Records from a data collection:
--- --- ---

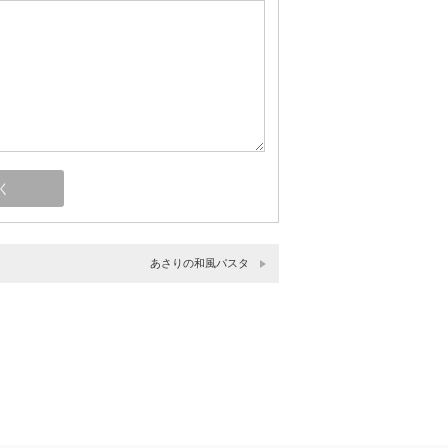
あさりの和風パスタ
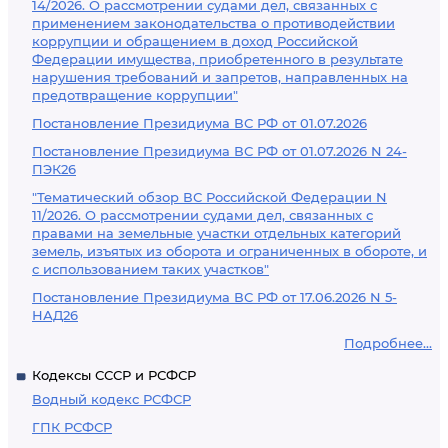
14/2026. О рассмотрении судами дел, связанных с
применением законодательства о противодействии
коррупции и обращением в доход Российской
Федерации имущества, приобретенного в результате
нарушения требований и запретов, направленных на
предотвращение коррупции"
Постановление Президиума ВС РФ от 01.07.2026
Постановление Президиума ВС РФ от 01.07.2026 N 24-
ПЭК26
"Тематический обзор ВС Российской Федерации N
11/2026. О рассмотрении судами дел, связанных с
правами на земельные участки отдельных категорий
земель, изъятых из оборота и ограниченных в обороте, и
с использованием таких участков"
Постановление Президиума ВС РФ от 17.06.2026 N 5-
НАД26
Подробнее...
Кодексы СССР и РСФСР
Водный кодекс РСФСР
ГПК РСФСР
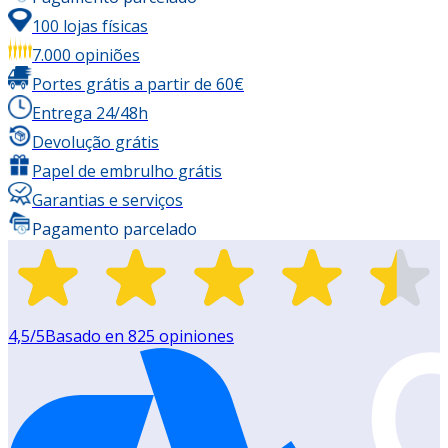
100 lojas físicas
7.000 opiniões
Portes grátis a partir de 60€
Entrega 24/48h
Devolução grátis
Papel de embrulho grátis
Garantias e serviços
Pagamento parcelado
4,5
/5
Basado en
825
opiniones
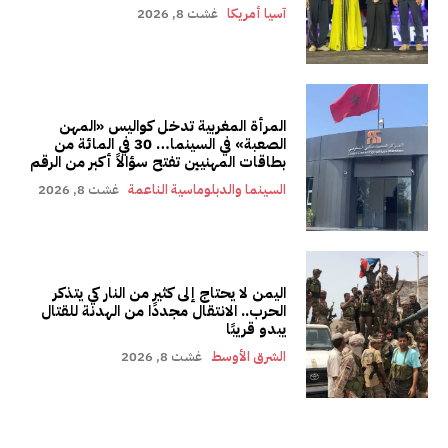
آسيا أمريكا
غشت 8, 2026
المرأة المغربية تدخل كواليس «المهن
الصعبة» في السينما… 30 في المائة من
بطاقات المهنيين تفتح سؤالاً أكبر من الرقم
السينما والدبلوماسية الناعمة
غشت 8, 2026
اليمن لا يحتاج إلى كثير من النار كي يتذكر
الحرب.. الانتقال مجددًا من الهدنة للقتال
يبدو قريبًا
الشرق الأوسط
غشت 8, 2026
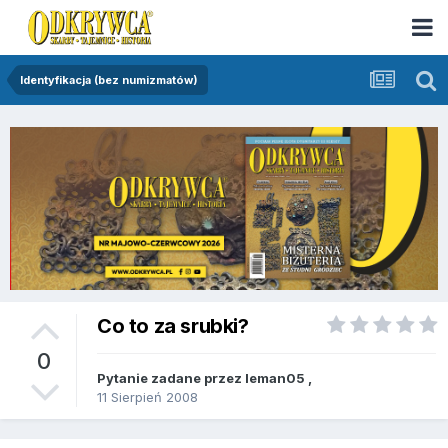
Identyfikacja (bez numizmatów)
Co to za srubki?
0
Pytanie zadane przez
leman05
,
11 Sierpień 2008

--- --- ---

Copy out the text lines from every row above without changing them, and leave out the pictures.

• **Answer space**
あさりの和風パスタ
14/2026. О рассмотрении судами дел, связанных с
применением законодательства о противодействии
коррупции и обращением в доход Российской
Федерации имущества, приобретенного в результате
нарушения требований и запретов, направленных на
предотвращение коррупции"
Постановление Президиума ВС РФ от 01.07.2026
Постановление Президиума ВС РФ от 01.07.2026 N 24-
ПЭК26
"Тематический обзор ВС Российской Федерации N
11/2026. О рассмотрении судами дел, связанных с
правами на земельные участки отдельных категорий
земель, изъятых из оборота и ограниченных в обороте, и
с использованием таких участков"
Постановление Президиума ВС РФ от 17.06.2026 N 5-
НАД26
Подробнее...
Кодексы СССР и РСФСР
Водный кодекс РСФСР
ГПК РСФСР
100 lojas físicas
7.000 opiniões
Portes grátis a partir de 60€
Entrega 24/48h
Devolução grátis
Papel de embrulho grátis
Garantias e serviços
Pagamento parcelado
4,5
/5
Basado en
825
opiniones
آسيا أمريكا
غشت 8, 2026
المرأة المغربية تدخل كواليس «المهن
الصعبة» في السينما… 30 في المائة من
بطاقات المهنيين تفتح سؤالاً أكبر من الرقم
السينما والدبلوماسية الناعمة
غشت 8, 2026
اليمن لا يحتاج إلى كثير من النار كي يتذكر
الحرب.. الانتقال مجددًا من الهدنة للقتال
يبدو قريبًا
الشرق الأوسط
غشت 8, 2026
Identyfikacja (bez numizmatów)
Co to za srubki?
0
Pytanie zadane przez
leman05
,
11 Sierpień 2008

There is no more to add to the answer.